▶ Tugas Anda: Dari teks tentang kebiasaan jajan di bawah, tuliskan semua nama jajanan yang disebut masih viral sampai hari ini.

Jajan: Penggerak Roda Perekonomian – Konon katanya, orang Indonesia itu sangat suka jajan atau membeli makanan. Hal ini dapat dilihat dari berbagai varian jajanan yang pernah viral di Indonesia. Mulai dari seblak, croffle, sampai bakso aci merupakan beberapa nama jajanan yang masih viral sampai hari ini. Dari nama tersebut, ada yang berasal dari dalam maupun luar negeri. Memang, khazanah jajanan orang Indonesia itu sangat luas.
Tempat-tempat penjual jajanan pun sangat mudah ditemukan di berbagai tempat. Mulai dari pasar, kampus, sampai daerah perkantoran pasti punya pusat atau tempat jajanan. Jadi, enggak heran kalau orang Indonesia suka jajan.
Banyak orang di sekitar saya yang juga suka jajan. Sebagai orang yang “si paling tau perencanaan keuangan”, terkadang saya suka menasehati teman-teman yang gemar jajan tersebut agar mengurangi intensitas jajannya. Supaya nggak terlalu boros.
Akan tetapi, mereka enggak kalah jago dalam menangkis nasihat saya. Mereka kerap bercanda, bahwa mereka itu bukan boros (karena kerap jajan), tapi sedang menggerakan roda perekonomian. Awalnya jawaban itu selalu saya tanggapi dengan gurauan.
Namun, setelah mengingat-ingat kembali beberapa teori ekonomi, apa yang mereka candai sebenarnya ada benarnya.
Produk Domestik Bruto (PDB)
Pengertian PDB, secara sederhana, adalah total produksi dan jasa yang dihasilkan semua elemen (baik individu maupun perusahaan) pada suatu negara dalam jangka waktu tertentu, biasanya satu tahun. PDB dapat menggambarkan kondisi perekonomian suatu negara. Selain itu, PDB menjadi dasar dari pertumbuhan ekonomi sebuah negara.

▶ Entri data tersimpan:
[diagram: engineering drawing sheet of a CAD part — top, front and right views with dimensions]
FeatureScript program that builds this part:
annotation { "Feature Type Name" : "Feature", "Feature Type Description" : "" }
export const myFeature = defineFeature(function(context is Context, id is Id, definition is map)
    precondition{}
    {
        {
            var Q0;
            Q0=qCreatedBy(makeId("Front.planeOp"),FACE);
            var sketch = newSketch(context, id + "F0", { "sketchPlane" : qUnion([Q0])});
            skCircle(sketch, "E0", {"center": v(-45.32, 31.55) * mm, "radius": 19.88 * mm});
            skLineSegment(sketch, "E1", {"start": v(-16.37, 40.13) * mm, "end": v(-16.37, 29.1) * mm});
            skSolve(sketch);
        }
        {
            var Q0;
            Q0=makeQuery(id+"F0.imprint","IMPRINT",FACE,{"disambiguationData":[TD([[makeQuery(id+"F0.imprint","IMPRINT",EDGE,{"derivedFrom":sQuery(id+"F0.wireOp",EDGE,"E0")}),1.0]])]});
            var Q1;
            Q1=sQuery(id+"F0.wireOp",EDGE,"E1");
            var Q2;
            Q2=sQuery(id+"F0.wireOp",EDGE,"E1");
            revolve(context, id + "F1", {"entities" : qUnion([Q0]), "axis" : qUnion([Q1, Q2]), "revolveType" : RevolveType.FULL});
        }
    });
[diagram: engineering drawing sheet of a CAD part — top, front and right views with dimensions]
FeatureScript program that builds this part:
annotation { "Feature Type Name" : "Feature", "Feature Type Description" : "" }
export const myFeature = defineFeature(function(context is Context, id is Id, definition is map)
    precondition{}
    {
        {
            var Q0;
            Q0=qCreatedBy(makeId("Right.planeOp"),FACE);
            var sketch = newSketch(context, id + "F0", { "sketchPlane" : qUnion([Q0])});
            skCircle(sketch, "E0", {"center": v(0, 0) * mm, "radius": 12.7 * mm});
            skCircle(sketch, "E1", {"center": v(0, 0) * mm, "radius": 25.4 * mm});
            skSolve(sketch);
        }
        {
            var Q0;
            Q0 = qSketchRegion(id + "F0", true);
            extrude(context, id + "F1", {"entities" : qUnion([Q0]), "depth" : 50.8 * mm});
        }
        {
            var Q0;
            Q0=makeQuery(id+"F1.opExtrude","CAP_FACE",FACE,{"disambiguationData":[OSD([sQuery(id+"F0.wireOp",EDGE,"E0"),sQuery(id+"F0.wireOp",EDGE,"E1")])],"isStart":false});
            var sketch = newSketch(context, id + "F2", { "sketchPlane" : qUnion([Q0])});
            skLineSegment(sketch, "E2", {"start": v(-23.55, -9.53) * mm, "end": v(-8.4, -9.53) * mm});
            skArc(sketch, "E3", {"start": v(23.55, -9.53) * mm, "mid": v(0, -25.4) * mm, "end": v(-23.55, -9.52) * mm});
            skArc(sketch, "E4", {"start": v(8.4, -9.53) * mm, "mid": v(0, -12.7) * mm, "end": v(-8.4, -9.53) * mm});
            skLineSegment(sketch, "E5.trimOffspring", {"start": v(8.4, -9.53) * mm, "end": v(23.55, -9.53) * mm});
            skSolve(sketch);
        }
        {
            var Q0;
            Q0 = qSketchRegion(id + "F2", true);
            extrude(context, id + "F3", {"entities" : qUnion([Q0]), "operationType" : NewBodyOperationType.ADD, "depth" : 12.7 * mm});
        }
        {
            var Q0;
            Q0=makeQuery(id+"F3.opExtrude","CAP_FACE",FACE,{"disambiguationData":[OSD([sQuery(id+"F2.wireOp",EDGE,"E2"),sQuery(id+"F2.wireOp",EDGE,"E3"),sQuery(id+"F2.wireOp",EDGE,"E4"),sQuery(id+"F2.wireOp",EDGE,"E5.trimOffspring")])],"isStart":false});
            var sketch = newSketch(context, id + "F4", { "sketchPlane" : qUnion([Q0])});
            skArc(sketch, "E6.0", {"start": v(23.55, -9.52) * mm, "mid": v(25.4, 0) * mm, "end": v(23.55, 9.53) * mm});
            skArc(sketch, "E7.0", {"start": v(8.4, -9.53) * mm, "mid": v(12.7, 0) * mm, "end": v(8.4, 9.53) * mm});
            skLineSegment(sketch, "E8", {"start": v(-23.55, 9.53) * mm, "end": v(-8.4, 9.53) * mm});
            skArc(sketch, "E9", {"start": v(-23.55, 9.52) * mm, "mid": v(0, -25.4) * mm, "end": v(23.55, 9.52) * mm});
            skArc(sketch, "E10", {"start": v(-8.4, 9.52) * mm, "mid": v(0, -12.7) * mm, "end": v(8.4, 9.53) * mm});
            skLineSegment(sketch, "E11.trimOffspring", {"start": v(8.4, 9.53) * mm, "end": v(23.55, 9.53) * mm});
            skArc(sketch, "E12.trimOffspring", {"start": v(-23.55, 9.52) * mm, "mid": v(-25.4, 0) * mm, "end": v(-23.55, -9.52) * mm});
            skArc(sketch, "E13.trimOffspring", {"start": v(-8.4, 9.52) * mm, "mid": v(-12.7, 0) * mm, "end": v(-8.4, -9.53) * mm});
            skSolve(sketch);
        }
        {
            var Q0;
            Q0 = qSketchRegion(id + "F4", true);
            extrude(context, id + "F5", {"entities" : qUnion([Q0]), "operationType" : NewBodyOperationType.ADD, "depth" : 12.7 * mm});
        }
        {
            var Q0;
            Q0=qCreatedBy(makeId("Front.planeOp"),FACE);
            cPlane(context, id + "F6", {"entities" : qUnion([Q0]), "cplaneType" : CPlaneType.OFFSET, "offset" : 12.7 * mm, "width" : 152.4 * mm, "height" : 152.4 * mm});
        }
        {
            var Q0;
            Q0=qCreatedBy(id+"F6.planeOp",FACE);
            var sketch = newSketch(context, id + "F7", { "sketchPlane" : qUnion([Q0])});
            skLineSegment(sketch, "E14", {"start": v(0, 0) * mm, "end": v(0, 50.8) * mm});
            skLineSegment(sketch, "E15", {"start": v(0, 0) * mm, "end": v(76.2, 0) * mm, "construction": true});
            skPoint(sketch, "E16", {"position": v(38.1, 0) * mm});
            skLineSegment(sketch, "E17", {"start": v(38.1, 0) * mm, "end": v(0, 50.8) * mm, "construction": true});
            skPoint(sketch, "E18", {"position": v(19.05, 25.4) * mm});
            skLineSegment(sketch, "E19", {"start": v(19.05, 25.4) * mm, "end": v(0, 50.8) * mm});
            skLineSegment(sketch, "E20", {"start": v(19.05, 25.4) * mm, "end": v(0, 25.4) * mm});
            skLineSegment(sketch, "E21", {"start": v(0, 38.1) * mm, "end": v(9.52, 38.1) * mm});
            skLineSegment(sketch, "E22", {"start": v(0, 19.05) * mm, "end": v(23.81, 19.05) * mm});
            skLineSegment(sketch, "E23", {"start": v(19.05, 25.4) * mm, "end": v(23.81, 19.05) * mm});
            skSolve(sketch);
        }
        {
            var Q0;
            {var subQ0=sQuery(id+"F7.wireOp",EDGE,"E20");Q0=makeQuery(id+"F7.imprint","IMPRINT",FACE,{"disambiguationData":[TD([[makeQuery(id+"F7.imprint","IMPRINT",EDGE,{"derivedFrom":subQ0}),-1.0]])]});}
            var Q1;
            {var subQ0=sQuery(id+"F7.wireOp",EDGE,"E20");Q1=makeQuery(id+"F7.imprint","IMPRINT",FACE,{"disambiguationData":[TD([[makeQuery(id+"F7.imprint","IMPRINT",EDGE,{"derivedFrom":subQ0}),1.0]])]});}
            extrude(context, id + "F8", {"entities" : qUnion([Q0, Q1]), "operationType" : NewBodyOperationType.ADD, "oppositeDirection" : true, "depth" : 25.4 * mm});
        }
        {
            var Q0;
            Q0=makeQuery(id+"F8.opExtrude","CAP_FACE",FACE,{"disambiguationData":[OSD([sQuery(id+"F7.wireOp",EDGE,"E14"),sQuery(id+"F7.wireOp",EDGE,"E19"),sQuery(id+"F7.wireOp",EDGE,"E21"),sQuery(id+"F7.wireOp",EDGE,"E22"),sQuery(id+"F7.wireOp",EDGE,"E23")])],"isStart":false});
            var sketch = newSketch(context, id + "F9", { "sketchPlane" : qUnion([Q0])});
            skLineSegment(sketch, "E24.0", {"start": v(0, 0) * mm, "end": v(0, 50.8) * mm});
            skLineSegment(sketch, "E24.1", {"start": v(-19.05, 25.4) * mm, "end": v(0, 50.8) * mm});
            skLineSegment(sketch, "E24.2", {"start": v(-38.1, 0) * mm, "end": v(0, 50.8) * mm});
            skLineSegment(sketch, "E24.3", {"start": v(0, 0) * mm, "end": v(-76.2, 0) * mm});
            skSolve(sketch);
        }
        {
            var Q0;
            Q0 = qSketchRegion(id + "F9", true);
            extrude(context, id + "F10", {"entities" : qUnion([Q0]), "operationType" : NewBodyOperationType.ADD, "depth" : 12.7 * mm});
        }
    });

▶ Jawaban: Seblak, croffle, bakso aci